◆ **WHAT IS BEING ASKED**: Look through the material below and show every line with the word "captured".

◆ **MATERIAL FOR THIS EXERCISE**:
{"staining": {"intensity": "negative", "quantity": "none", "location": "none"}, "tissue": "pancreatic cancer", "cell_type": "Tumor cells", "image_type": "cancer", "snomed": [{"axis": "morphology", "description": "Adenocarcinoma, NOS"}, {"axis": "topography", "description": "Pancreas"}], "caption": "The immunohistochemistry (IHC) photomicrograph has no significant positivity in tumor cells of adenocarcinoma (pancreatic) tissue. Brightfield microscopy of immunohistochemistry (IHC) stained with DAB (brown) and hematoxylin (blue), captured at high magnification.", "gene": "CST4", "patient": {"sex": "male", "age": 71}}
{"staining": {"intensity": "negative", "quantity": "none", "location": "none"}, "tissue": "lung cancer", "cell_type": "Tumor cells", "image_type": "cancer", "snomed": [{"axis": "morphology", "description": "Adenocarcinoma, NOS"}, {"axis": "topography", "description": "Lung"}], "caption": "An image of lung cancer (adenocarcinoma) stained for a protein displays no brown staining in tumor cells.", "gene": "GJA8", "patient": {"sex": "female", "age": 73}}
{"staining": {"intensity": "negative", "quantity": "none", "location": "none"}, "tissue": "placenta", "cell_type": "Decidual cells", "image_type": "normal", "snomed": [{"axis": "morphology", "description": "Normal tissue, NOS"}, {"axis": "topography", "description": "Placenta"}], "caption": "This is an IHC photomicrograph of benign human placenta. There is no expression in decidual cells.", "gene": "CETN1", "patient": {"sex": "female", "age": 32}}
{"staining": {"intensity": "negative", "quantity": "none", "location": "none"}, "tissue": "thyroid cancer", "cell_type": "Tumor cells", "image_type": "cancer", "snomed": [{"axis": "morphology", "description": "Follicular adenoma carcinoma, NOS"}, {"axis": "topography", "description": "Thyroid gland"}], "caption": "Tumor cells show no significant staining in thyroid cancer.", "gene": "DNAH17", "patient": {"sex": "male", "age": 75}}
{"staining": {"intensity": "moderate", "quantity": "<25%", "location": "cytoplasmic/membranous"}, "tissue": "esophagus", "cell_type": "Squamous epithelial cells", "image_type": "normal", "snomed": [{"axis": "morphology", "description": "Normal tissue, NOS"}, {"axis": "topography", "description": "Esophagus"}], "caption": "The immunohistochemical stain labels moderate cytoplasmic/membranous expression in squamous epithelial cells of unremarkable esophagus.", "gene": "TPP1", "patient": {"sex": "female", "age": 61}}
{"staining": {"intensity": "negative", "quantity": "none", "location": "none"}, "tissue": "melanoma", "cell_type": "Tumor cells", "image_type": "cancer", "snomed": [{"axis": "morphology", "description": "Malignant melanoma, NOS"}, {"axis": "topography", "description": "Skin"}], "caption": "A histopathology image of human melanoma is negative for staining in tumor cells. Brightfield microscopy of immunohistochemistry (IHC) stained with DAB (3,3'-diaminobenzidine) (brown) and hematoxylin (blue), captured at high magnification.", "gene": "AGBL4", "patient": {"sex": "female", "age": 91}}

◆ **SOLUTION TO THE EXERCISE**:
{"staining": {"intensity": "negative", "quantity": "none", "location": "none"}, "tissue": "pancreatic cancer", "cell_type": "Tumor cells", "image_type": "cancer", "snomed": [{"axis": "morphology", "description": "Adenocarcinoma, NOS"}, {"axis": "topography", "description": "Pancreas"}], "caption": "The immunohistochemistry (IHC) photomicrograph has no significant positivity in tumor cells of adenocarcinoma (pancreatic) tissue. Brightfield microscopy of immunohistochemistry (IHC) stained with DAB (brown) and hematoxylin (blue), captured at high magnification.", "gene": "CST4", "patient": {"sex": "male", "age": 71}}
{"staining": {"intensity": "negative", "quantity": "none", "location": "none"}, "tissue": "melanoma", "cell_type": "Tumor cells", "image_type": "cancer", "snomed": [{"axis": "morphology", "description": "Malignant melanoma, NOS"}, {"axis": "topography", "description": "Skin"}], "caption": "A histopathology image of human melanoma is negative for staining in tumor cells. Brightfield microscopy of immunohistochemistry (IHC) stained with DAB (3,3'-diaminobenzidine) (brown) and hematoxylin (blue), captured at high magnification.", "gene": "AGBL4", "patient": {"sex": "female", "age": 91}}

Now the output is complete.